May 1, 2004 12:00 PM, Morris Newman

Culminating a story of disappointed hopes and financial hemorrhaging, CIM Group of Los Angeles in February paid $201 million to acquire the troubled Hollywood & Highland, the 640,000-square-foot retail complex that's home to the Academy Awards.

The project contains the 640-room Renaissance Hollywood Hotel, the Kodak Theatre (site of the Academy Awards) and Wolfgang Puck's Grand Ballroom and a Babylon-themed retail center. The retail portion is currently only 70 percent occupied.

Developer TrizecHahn — now Trizec Properties, a Chicago-based REIT — spent nearly $615 million to complete the massive project in 2001. The original budget was about $430 million.

Bombs Away

Located on arguably the most visible corner in Hollywood, the project was a linchpin of Hollywood redevelopment, lending credibility to the formerly squalid district. Despite a lineup of national credit tenants, the center bombed. Critics said was unattractive and offered little that was characteristically Hollywood. Others claimed the lineup of high-end retailers may be incompatible with the “impulse” preferences of tourists.

The developer helped further devalue its former asset, if unintentionally, by announcing in 1999 that it was going to sell its three entertainment-retail projects — including the Desert Passage in Las Vegas and the Paseo Colorado in Pasadena — while Hollywood & Highland was still under construction.

The stated reason was Trizec's desire to focus office construction and management. The sale of the retail properties was perceived as a lack of commitment on the developer's part. And the extraordinary charges that Trizec took on Hollywood & Highland, totaling about $400 million, conveyed a sense of a project out of control.

So, did CIM Group buy a white elephant? Retail broker Steven Tronson of Los Angeles-based Ramsey-Schilling thinks definitely not. “At $200 million, it's a steal,” he says, pointing out that the center commands leasing rates of about $60 per square foot. Rents drop to about $48 per square foot two or three blocks east of Hollywood & Highland, and go as low as $12 per square foot a few miles further east.

The center is due for some rethinking, according to CIM Group vice president of acquisitions John Given, who says he is interested in making Hollywood & Highland more attractive to the young “creative” crowd who live, work and seek entertainment in the historic filmland district.

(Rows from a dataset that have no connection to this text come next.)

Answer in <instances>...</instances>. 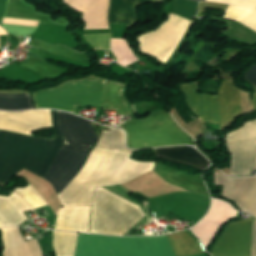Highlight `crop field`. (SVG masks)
Returning <instances> with one entry per match:
<instances>
[{"instance_id": "8a807250", "label": "crop field", "mask_w": 256, "mask_h": 256, "mask_svg": "<svg viewBox=\"0 0 256 256\" xmlns=\"http://www.w3.org/2000/svg\"><path fill=\"white\" fill-rule=\"evenodd\" d=\"M122 130L104 131L81 172L58 196L63 207L90 205L94 187L121 184L152 170L153 163L128 161Z\"/></svg>"}, {"instance_id": "ac0d7876", "label": "crop field", "mask_w": 256, "mask_h": 256, "mask_svg": "<svg viewBox=\"0 0 256 256\" xmlns=\"http://www.w3.org/2000/svg\"><path fill=\"white\" fill-rule=\"evenodd\" d=\"M55 138H39L0 130V184L21 170L43 179L62 145L57 111L51 110Z\"/></svg>"}, {"instance_id": "34b2d1b8", "label": "crop field", "mask_w": 256, "mask_h": 256, "mask_svg": "<svg viewBox=\"0 0 256 256\" xmlns=\"http://www.w3.org/2000/svg\"><path fill=\"white\" fill-rule=\"evenodd\" d=\"M65 144L60 148L44 180L50 182L57 195L77 175L87 160L90 147L98 138L88 120L58 112Z\"/></svg>"}, {"instance_id": "412701ff", "label": "crop field", "mask_w": 256, "mask_h": 256, "mask_svg": "<svg viewBox=\"0 0 256 256\" xmlns=\"http://www.w3.org/2000/svg\"><path fill=\"white\" fill-rule=\"evenodd\" d=\"M131 256H175L166 236L119 237ZM118 237L79 234L75 256H130Z\"/></svg>"}, {"instance_id": "f4fd0767", "label": "crop field", "mask_w": 256, "mask_h": 256, "mask_svg": "<svg viewBox=\"0 0 256 256\" xmlns=\"http://www.w3.org/2000/svg\"><path fill=\"white\" fill-rule=\"evenodd\" d=\"M144 216L139 206L103 188H96L90 233L123 235Z\"/></svg>"}, {"instance_id": "dd49c442", "label": "crop field", "mask_w": 256, "mask_h": 256, "mask_svg": "<svg viewBox=\"0 0 256 256\" xmlns=\"http://www.w3.org/2000/svg\"><path fill=\"white\" fill-rule=\"evenodd\" d=\"M106 79L91 75L32 93L35 108H55L73 112L76 105L102 106Z\"/></svg>"}, {"instance_id": "e52e79f7", "label": "crop field", "mask_w": 256, "mask_h": 256, "mask_svg": "<svg viewBox=\"0 0 256 256\" xmlns=\"http://www.w3.org/2000/svg\"><path fill=\"white\" fill-rule=\"evenodd\" d=\"M131 149L190 144L193 139L180 129L170 113L156 112L147 119L128 121L122 125ZM121 128V129H122Z\"/></svg>"}, {"instance_id": "d8731c3e", "label": "crop field", "mask_w": 256, "mask_h": 256, "mask_svg": "<svg viewBox=\"0 0 256 256\" xmlns=\"http://www.w3.org/2000/svg\"><path fill=\"white\" fill-rule=\"evenodd\" d=\"M226 143L232 155L230 176L251 175L256 147V120L230 132Z\"/></svg>"}, {"instance_id": "5a996713", "label": "crop field", "mask_w": 256, "mask_h": 256, "mask_svg": "<svg viewBox=\"0 0 256 256\" xmlns=\"http://www.w3.org/2000/svg\"><path fill=\"white\" fill-rule=\"evenodd\" d=\"M189 23V21L168 17L156 30L137 37L139 51L161 62Z\"/></svg>"}, {"instance_id": "3316defc", "label": "crop field", "mask_w": 256, "mask_h": 256, "mask_svg": "<svg viewBox=\"0 0 256 256\" xmlns=\"http://www.w3.org/2000/svg\"><path fill=\"white\" fill-rule=\"evenodd\" d=\"M252 218L230 222L211 256H249Z\"/></svg>"}, {"instance_id": "28ad6ade", "label": "crop field", "mask_w": 256, "mask_h": 256, "mask_svg": "<svg viewBox=\"0 0 256 256\" xmlns=\"http://www.w3.org/2000/svg\"><path fill=\"white\" fill-rule=\"evenodd\" d=\"M215 184H222L223 196L235 200L242 211L256 217V177L229 178L215 172Z\"/></svg>"}, {"instance_id": "d1516ede", "label": "crop field", "mask_w": 256, "mask_h": 256, "mask_svg": "<svg viewBox=\"0 0 256 256\" xmlns=\"http://www.w3.org/2000/svg\"><path fill=\"white\" fill-rule=\"evenodd\" d=\"M51 126L50 110L1 112L0 129L29 134L28 131Z\"/></svg>"}, {"instance_id": "22f410ed", "label": "crop field", "mask_w": 256, "mask_h": 256, "mask_svg": "<svg viewBox=\"0 0 256 256\" xmlns=\"http://www.w3.org/2000/svg\"><path fill=\"white\" fill-rule=\"evenodd\" d=\"M190 109L207 123L219 124L216 96L198 93V83L179 85Z\"/></svg>"}, {"instance_id": "cbeb9de0", "label": "crop field", "mask_w": 256, "mask_h": 256, "mask_svg": "<svg viewBox=\"0 0 256 256\" xmlns=\"http://www.w3.org/2000/svg\"><path fill=\"white\" fill-rule=\"evenodd\" d=\"M73 10L84 13L82 19L85 29H108V0H64Z\"/></svg>"}, {"instance_id": "5142ce71", "label": "crop field", "mask_w": 256, "mask_h": 256, "mask_svg": "<svg viewBox=\"0 0 256 256\" xmlns=\"http://www.w3.org/2000/svg\"><path fill=\"white\" fill-rule=\"evenodd\" d=\"M220 127L226 126L234 116L241 113L240 90L233 81L224 80L217 96Z\"/></svg>"}, {"instance_id": "d9b57169", "label": "crop field", "mask_w": 256, "mask_h": 256, "mask_svg": "<svg viewBox=\"0 0 256 256\" xmlns=\"http://www.w3.org/2000/svg\"><path fill=\"white\" fill-rule=\"evenodd\" d=\"M90 206L61 208L56 230L88 232Z\"/></svg>"}, {"instance_id": "733c2abd", "label": "crop field", "mask_w": 256, "mask_h": 256, "mask_svg": "<svg viewBox=\"0 0 256 256\" xmlns=\"http://www.w3.org/2000/svg\"><path fill=\"white\" fill-rule=\"evenodd\" d=\"M27 210L30 208L15 191L9 197L0 196V227L25 222L27 219L22 212Z\"/></svg>"}, {"instance_id": "4a817a6b", "label": "crop field", "mask_w": 256, "mask_h": 256, "mask_svg": "<svg viewBox=\"0 0 256 256\" xmlns=\"http://www.w3.org/2000/svg\"><path fill=\"white\" fill-rule=\"evenodd\" d=\"M155 154L179 163L190 164L203 170L208 164V160L196 149L189 146H178L154 149Z\"/></svg>"}, {"instance_id": "bc2a9ffb", "label": "crop field", "mask_w": 256, "mask_h": 256, "mask_svg": "<svg viewBox=\"0 0 256 256\" xmlns=\"http://www.w3.org/2000/svg\"><path fill=\"white\" fill-rule=\"evenodd\" d=\"M165 0H110L109 23L127 24L131 27L137 22L135 6L144 2H163Z\"/></svg>"}, {"instance_id": "214f88e0", "label": "crop field", "mask_w": 256, "mask_h": 256, "mask_svg": "<svg viewBox=\"0 0 256 256\" xmlns=\"http://www.w3.org/2000/svg\"><path fill=\"white\" fill-rule=\"evenodd\" d=\"M176 256H193L201 254L197 242L184 231L166 235Z\"/></svg>"}, {"instance_id": "92a150f3", "label": "crop field", "mask_w": 256, "mask_h": 256, "mask_svg": "<svg viewBox=\"0 0 256 256\" xmlns=\"http://www.w3.org/2000/svg\"><path fill=\"white\" fill-rule=\"evenodd\" d=\"M229 4L223 17L239 21L256 7V0H206Z\"/></svg>"}, {"instance_id": "dafd665d", "label": "crop field", "mask_w": 256, "mask_h": 256, "mask_svg": "<svg viewBox=\"0 0 256 256\" xmlns=\"http://www.w3.org/2000/svg\"><path fill=\"white\" fill-rule=\"evenodd\" d=\"M77 237V233L54 231L53 248L56 256H74Z\"/></svg>"}, {"instance_id": "00972430", "label": "crop field", "mask_w": 256, "mask_h": 256, "mask_svg": "<svg viewBox=\"0 0 256 256\" xmlns=\"http://www.w3.org/2000/svg\"><path fill=\"white\" fill-rule=\"evenodd\" d=\"M122 85L107 83L103 109L117 110V114L129 113L122 98Z\"/></svg>"}, {"instance_id": "a9b5d70f", "label": "crop field", "mask_w": 256, "mask_h": 256, "mask_svg": "<svg viewBox=\"0 0 256 256\" xmlns=\"http://www.w3.org/2000/svg\"><path fill=\"white\" fill-rule=\"evenodd\" d=\"M33 108L30 95L0 94V109L22 110Z\"/></svg>"}, {"instance_id": "4177f3b9", "label": "crop field", "mask_w": 256, "mask_h": 256, "mask_svg": "<svg viewBox=\"0 0 256 256\" xmlns=\"http://www.w3.org/2000/svg\"><path fill=\"white\" fill-rule=\"evenodd\" d=\"M15 190L32 209L47 205L45 200L29 184L23 188H15Z\"/></svg>"}, {"instance_id": "730fd06b", "label": "crop field", "mask_w": 256, "mask_h": 256, "mask_svg": "<svg viewBox=\"0 0 256 256\" xmlns=\"http://www.w3.org/2000/svg\"><path fill=\"white\" fill-rule=\"evenodd\" d=\"M88 42L96 49H110V34L84 35Z\"/></svg>"}, {"instance_id": "eef30255", "label": "crop field", "mask_w": 256, "mask_h": 256, "mask_svg": "<svg viewBox=\"0 0 256 256\" xmlns=\"http://www.w3.org/2000/svg\"><path fill=\"white\" fill-rule=\"evenodd\" d=\"M250 256H256V219L255 218H253V224H252V238H251Z\"/></svg>"}, {"instance_id": "ae1a2a85", "label": "crop field", "mask_w": 256, "mask_h": 256, "mask_svg": "<svg viewBox=\"0 0 256 256\" xmlns=\"http://www.w3.org/2000/svg\"><path fill=\"white\" fill-rule=\"evenodd\" d=\"M244 78L252 83L254 86H256V65H253L249 68Z\"/></svg>"}, {"instance_id": "d3111659", "label": "crop field", "mask_w": 256, "mask_h": 256, "mask_svg": "<svg viewBox=\"0 0 256 256\" xmlns=\"http://www.w3.org/2000/svg\"><path fill=\"white\" fill-rule=\"evenodd\" d=\"M0 35H7L5 30H3L1 27H0Z\"/></svg>"}, {"instance_id": "750c4746", "label": "crop field", "mask_w": 256, "mask_h": 256, "mask_svg": "<svg viewBox=\"0 0 256 256\" xmlns=\"http://www.w3.org/2000/svg\"><path fill=\"white\" fill-rule=\"evenodd\" d=\"M254 110H256V94H255V98H254Z\"/></svg>"}, {"instance_id": "bd1437ed", "label": "crop field", "mask_w": 256, "mask_h": 256, "mask_svg": "<svg viewBox=\"0 0 256 256\" xmlns=\"http://www.w3.org/2000/svg\"><path fill=\"white\" fill-rule=\"evenodd\" d=\"M253 169H256V154H255V160H254V166Z\"/></svg>"}, {"instance_id": "1d83c4d3", "label": "crop field", "mask_w": 256, "mask_h": 256, "mask_svg": "<svg viewBox=\"0 0 256 256\" xmlns=\"http://www.w3.org/2000/svg\"><path fill=\"white\" fill-rule=\"evenodd\" d=\"M197 1H204V0H197Z\"/></svg>"}]
</instances>
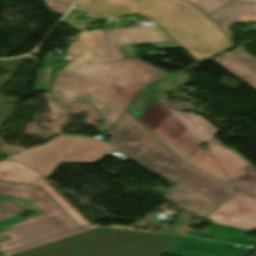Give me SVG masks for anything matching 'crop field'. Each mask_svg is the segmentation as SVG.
<instances>
[{"label":"crop field","instance_id":"8a807250","mask_svg":"<svg viewBox=\"0 0 256 256\" xmlns=\"http://www.w3.org/2000/svg\"><path fill=\"white\" fill-rule=\"evenodd\" d=\"M67 48L76 56L57 72L51 92L62 105L92 101L109 130L146 83L168 74L138 60H124L120 45L165 42L157 26L81 32Z\"/></svg>","mask_w":256,"mask_h":256},{"label":"crop field","instance_id":"ac0d7876","mask_svg":"<svg viewBox=\"0 0 256 256\" xmlns=\"http://www.w3.org/2000/svg\"><path fill=\"white\" fill-rule=\"evenodd\" d=\"M76 7L98 18L131 13L148 16L197 61L232 47L211 20L183 0H82Z\"/></svg>","mask_w":256,"mask_h":256},{"label":"crop field","instance_id":"34b2d1b8","mask_svg":"<svg viewBox=\"0 0 256 256\" xmlns=\"http://www.w3.org/2000/svg\"><path fill=\"white\" fill-rule=\"evenodd\" d=\"M180 239L98 228L14 256H161Z\"/></svg>","mask_w":256,"mask_h":256},{"label":"crop field","instance_id":"412701ff","mask_svg":"<svg viewBox=\"0 0 256 256\" xmlns=\"http://www.w3.org/2000/svg\"><path fill=\"white\" fill-rule=\"evenodd\" d=\"M0 188L17 190L8 191L0 189V201L11 198L14 203L21 208L43 203L46 206L37 209V217L26 220L20 216L0 221V234H6L12 239L0 243V252H4L40 239H44L74 228L76 224L69 219L61 209L38 187L0 182ZM58 221L64 222L62 224ZM12 225L13 230L3 229L5 226Z\"/></svg>","mask_w":256,"mask_h":256},{"label":"crop field","instance_id":"f4fd0767","mask_svg":"<svg viewBox=\"0 0 256 256\" xmlns=\"http://www.w3.org/2000/svg\"><path fill=\"white\" fill-rule=\"evenodd\" d=\"M184 162L219 132L202 116L171 110L154 100L137 118Z\"/></svg>","mask_w":256,"mask_h":256},{"label":"crop field","instance_id":"dd49c442","mask_svg":"<svg viewBox=\"0 0 256 256\" xmlns=\"http://www.w3.org/2000/svg\"><path fill=\"white\" fill-rule=\"evenodd\" d=\"M114 151L115 147L95 139L57 136L10 158L48 178L59 163H93Z\"/></svg>","mask_w":256,"mask_h":256},{"label":"crop field","instance_id":"e52e79f7","mask_svg":"<svg viewBox=\"0 0 256 256\" xmlns=\"http://www.w3.org/2000/svg\"><path fill=\"white\" fill-rule=\"evenodd\" d=\"M106 136L114 138L110 144L122 153L165 177L184 164L126 112Z\"/></svg>","mask_w":256,"mask_h":256},{"label":"crop field","instance_id":"d8731c3e","mask_svg":"<svg viewBox=\"0 0 256 256\" xmlns=\"http://www.w3.org/2000/svg\"><path fill=\"white\" fill-rule=\"evenodd\" d=\"M168 178L179 184L166 197L201 219L236 191L185 164Z\"/></svg>","mask_w":256,"mask_h":256},{"label":"crop field","instance_id":"5a996713","mask_svg":"<svg viewBox=\"0 0 256 256\" xmlns=\"http://www.w3.org/2000/svg\"><path fill=\"white\" fill-rule=\"evenodd\" d=\"M207 218L223 225L253 229L256 227V199L237 191Z\"/></svg>","mask_w":256,"mask_h":256},{"label":"crop field","instance_id":"3316defc","mask_svg":"<svg viewBox=\"0 0 256 256\" xmlns=\"http://www.w3.org/2000/svg\"><path fill=\"white\" fill-rule=\"evenodd\" d=\"M186 81V75L177 71L171 75L150 82L138 94L127 110L137 118L156 96Z\"/></svg>","mask_w":256,"mask_h":256},{"label":"crop field","instance_id":"28ad6ade","mask_svg":"<svg viewBox=\"0 0 256 256\" xmlns=\"http://www.w3.org/2000/svg\"><path fill=\"white\" fill-rule=\"evenodd\" d=\"M208 16L224 32L232 36L228 30L232 25L256 22V4L229 2Z\"/></svg>","mask_w":256,"mask_h":256},{"label":"crop field","instance_id":"d1516ede","mask_svg":"<svg viewBox=\"0 0 256 256\" xmlns=\"http://www.w3.org/2000/svg\"><path fill=\"white\" fill-rule=\"evenodd\" d=\"M213 60L256 89L255 57L235 49Z\"/></svg>","mask_w":256,"mask_h":256},{"label":"crop field","instance_id":"22f410ed","mask_svg":"<svg viewBox=\"0 0 256 256\" xmlns=\"http://www.w3.org/2000/svg\"><path fill=\"white\" fill-rule=\"evenodd\" d=\"M210 151L222 166L230 181L254 171V168L235 153L217 144L213 138L207 143Z\"/></svg>","mask_w":256,"mask_h":256},{"label":"crop field","instance_id":"cbeb9de0","mask_svg":"<svg viewBox=\"0 0 256 256\" xmlns=\"http://www.w3.org/2000/svg\"><path fill=\"white\" fill-rule=\"evenodd\" d=\"M174 246L221 256H245L252 250L251 248L243 246L195 239L186 236Z\"/></svg>","mask_w":256,"mask_h":256},{"label":"crop field","instance_id":"5142ce71","mask_svg":"<svg viewBox=\"0 0 256 256\" xmlns=\"http://www.w3.org/2000/svg\"><path fill=\"white\" fill-rule=\"evenodd\" d=\"M211 234L207 232H195L191 231L187 235L200 237L202 235L210 236L211 239L236 243L240 245L256 247V239H249L242 234V231L249 232L247 230L237 229L233 227L223 226L212 223L208 228Z\"/></svg>","mask_w":256,"mask_h":256},{"label":"crop field","instance_id":"d9b57169","mask_svg":"<svg viewBox=\"0 0 256 256\" xmlns=\"http://www.w3.org/2000/svg\"><path fill=\"white\" fill-rule=\"evenodd\" d=\"M185 163L219 179L220 181L232 186L233 184L229 181L225 172L218 164L216 159L210 153V151L200 149L191 158H189Z\"/></svg>","mask_w":256,"mask_h":256},{"label":"crop field","instance_id":"733c2abd","mask_svg":"<svg viewBox=\"0 0 256 256\" xmlns=\"http://www.w3.org/2000/svg\"><path fill=\"white\" fill-rule=\"evenodd\" d=\"M40 176L17 162L3 161L0 163V180L30 184Z\"/></svg>","mask_w":256,"mask_h":256},{"label":"crop field","instance_id":"4a817a6b","mask_svg":"<svg viewBox=\"0 0 256 256\" xmlns=\"http://www.w3.org/2000/svg\"><path fill=\"white\" fill-rule=\"evenodd\" d=\"M98 227H101V226H98V225L91 226L90 224H88V225L82 226L80 228H77V229H74V230H71V231H68V232H65V233H62V234H59V235L41 240V241H37V242L31 243V244H28V245H25V246H22V247L4 252L6 254H3L1 256H11L13 254H16V253H19V252H22V251H26V250H29V249H32V248H35V247H38V246H42V245H45V244H48V243H51V242H55V241H58V240H61V239H64V238H67V237H70V236H73V235H76V234H79V233H83V232H86V231H89V230H92V229H95V228H98ZM109 228L124 230L127 227H120V226L112 225Z\"/></svg>","mask_w":256,"mask_h":256},{"label":"crop field","instance_id":"bc2a9ffb","mask_svg":"<svg viewBox=\"0 0 256 256\" xmlns=\"http://www.w3.org/2000/svg\"><path fill=\"white\" fill-rule=\"evenodd\" d=\"M32 185H39L61 208H63L80 226L88 224L71 205L62 198L42 177Z\"/></svg>","mask_w":256,"mask_h":256},{"label":"crop field","instance_id":"214f88e0","mask_svg":"<svg viewBox=\"0 0 256 256\" xmlns=\"http://www.w3.org/2000/svg\"><path fill=\"white\" fill-rule=\"evenodd\" d=\"M75 55L68 54L61 64H58L59 58L48 56L42 63L38 83H53L57 70L62 69Z\"/></svg>","mask_w":256,"mask_h":256},{"label":"crop field","instance_id":"92a150f3","mask_svg":"<svg viewBox=\"0 0 256 256\" xmlns=\"http://www.w3.org/2000/svg\"><path fill=\"white\" fill-rule=\"evenodd\" d=\"M237 190L256 197V172L232 181Z\"/></svg>","mask_w":256,"mask_h":256},{"label":"crop field","instance_id":"dafd665d","mask_svg":"<svg viewBox=\"0 0 256 256\" xmlns=\"http://www.w3.org/2000/svg\"><path fill=\"white\" fill-rule=\"evenodd\" d=\"M188 1L200 7L202 11L207 14L229 0H188ZM234 1L256 2V0H234Z\"/></svg>","mask_w":256,"mask_h":256},{"label":"crop field","instance_id":"00972430","mask_svg":"<svg viewBox=\"0 0 256 256\" xmlns=\"http://www.w3.org/2000/svg\"><path fill=\"white\" fill-rule=\"evenodd\" d=\"M85 13L76 10V9H72V11L68 14V16L65 18V20L63 22L67 23L68 25H70L71 27H73L74 29L80 31L88 26L80 23V22H76V20H74L75 18L83 15Z\"/></svg>","mask_w":256,"mask_h":256},{"label":"crop field","instance_id":"a9b5d70f","mask_svg":"<svg viewBox=\"0 0 256 256\" xmlns=\"http://www.w3.org/2000/svg\"><path fill=\"white\" fill-rule=\"evenodd\" d=\"M43 1L48 6L50 12H53L56 14L62 15L68 9V7H66L58 2H55L53 0H43Z\"/></svg>","mask_w":256,"mask_h":256},{"label":"crop field","instance_id":"4177f3b9","mask_svg":"<svg viewBox=\"0 0 256 256\" xmlns=\"http://www.w3.org/2000/svg\"><path fill=\"white\" fill-rule=\"evenodd\" d=\"M166 255H171V256H213V255L202 254V253L186 251V250H181V249H175V248H172L169 252L166 253Z\"/></svg>","mask_w":256,"mask_h":256},{"label":"crop field","instance_id":"730fd06b","mask_svg":"<svg viewBox=\"0 0 256 256\" xmlns=\"http://www.w3.org/2000/svg\"><path fill=\"white\" fill-rule=\"evenodd\" d=\"M53 84H38L36 90L50 91Z\"/></svg>","mask_w":256,"mask_h":256},{"label":"crop field","instance_id":"eef30255","mask_svg":"<svg viewBox=\"0 0 256 256\" xmlns=\"http://www.w3.org/2000/svg\"><path fill=\"white\" fill-rule=\"evenodd\" d=\"M59 1L71 6L76 0H59Z\"/></svg>","mask_w":256,"mask_h":256}]
</instances>
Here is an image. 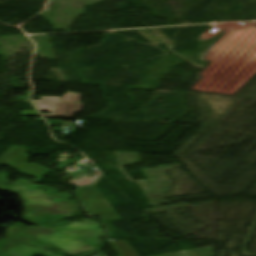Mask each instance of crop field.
<instances>
[{"label": "crop field", "instance_id": "crop-field-1", "mask_svg": "<svg viewBox=\"0 0 256 256\" xmlns=\"http://www.w3.org/2000/svg\"><path fill=\"white\" fill-rule=\"evenodd\" d=\"M81 95L67 92L63 99L54 97H40L41 100H33L39 111H50V114H43L44 117L72 118L73 113L82 110V103H79Z\"/></svg>", "mask_w": 256, "mask_h": 256}, {"label": "crop field", "instance_id": "crop-field-2", "mask_svg": "<svg viewBox=\"0 0 256 256\" xmlns=\"http://www.w3.org/2000/svg\"><path fill=\"white\" fill-rule=\"evenodd\" d=\"M77 192L89 214L96 215L115 212L95 186L81 188Z\"/></svg>", "mask_w": 256, "mask_h": 256}, {"label": "crop field", "instance_id": "crop-field-3", "mask_svg": "<svg viewBox=\"0 0 256 256\" xmlns=\"http://www.w3.org/2000/svg\"><path fill=\"white\" fill-rule=\"evenodd\" d=\"M119 256H138L127 241L108 240Z\"/></svg>", "mask_w": 256, "mask_h": 256}, {"label": "crop field", "instance_id": "crop-field-4", "mask_svg": "<svg viewBox=\"0 0 256 256\" xmlns=\"http://www.w3.org/2000/svg\"><path fill=\"white\" fill-rule=\"evenodd\" d=\"M22 102H28L33 111H21L23 116H40L33 104L30 102L29 97H22Z\"/></svg>", "mask_w": 256, "mask_h": 256}, {"label": "crop field", "instance_id": "crop-field-5", "mask_svg": "<svg viewBox=\"0 0 256 256\" xmlns=\"http://www.w3.org/2000/svg\"><path fill=\"white\" fill-rule=\"evenodd\" d=\"M14 146H11V148L8 150L7 153L1 154L0 156V165L3 164V162L5 161V159L7 158V156L9 155V153L11 152V150L13 149Z\"/></svg>", "mask_w": 256, "mask_h": 256}, {"label": "crop field", "instance_id": "crop-field-6", "mask_svg": "<svg viewBox=\"0 0 256 256\" xmlns=\"http://www.w3.org/2000/svg\"><path fill=\"white\" fill-rule=\"evenodd\" d=\"M77 160H80V158H77V159H74V160H71V161H68V162H66V161H64V162H62V161H60L61 163H59V164H61L62 166H64V165H67V164H69V163H72V162H74V161H77ZM59 168V167H58Z\"/></svg>", "mask_w": 256, "mask_h": 256}, {"label": "crop field", "instance_id": "crop-field-7", "mask_svg": "<svg viewBox=\"0 0 256 256\" xmlns=\"http://www.w3.org/2000/svg\"><path fill=\"white\" fill-rule=\"evenodd\" d=\"M97 256H100V255H97Z\"/></svg>", "mask_w": 256, "mask_h": 256}]
</instances>
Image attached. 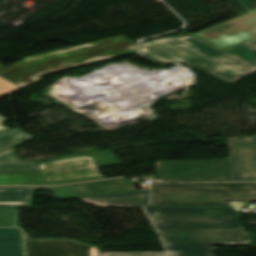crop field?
<instances>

While Given says his ideas were preliminary, he wants to emphasize night life and introduce high-quality restaurants in the center. The Kodak Theater, which is usually empty except on Oscar night, could become a venue for long-running Broadway shows, and help generate additional nightlife. In general, Given says, “our first focus will be on the leasing, and any design changes will come later.”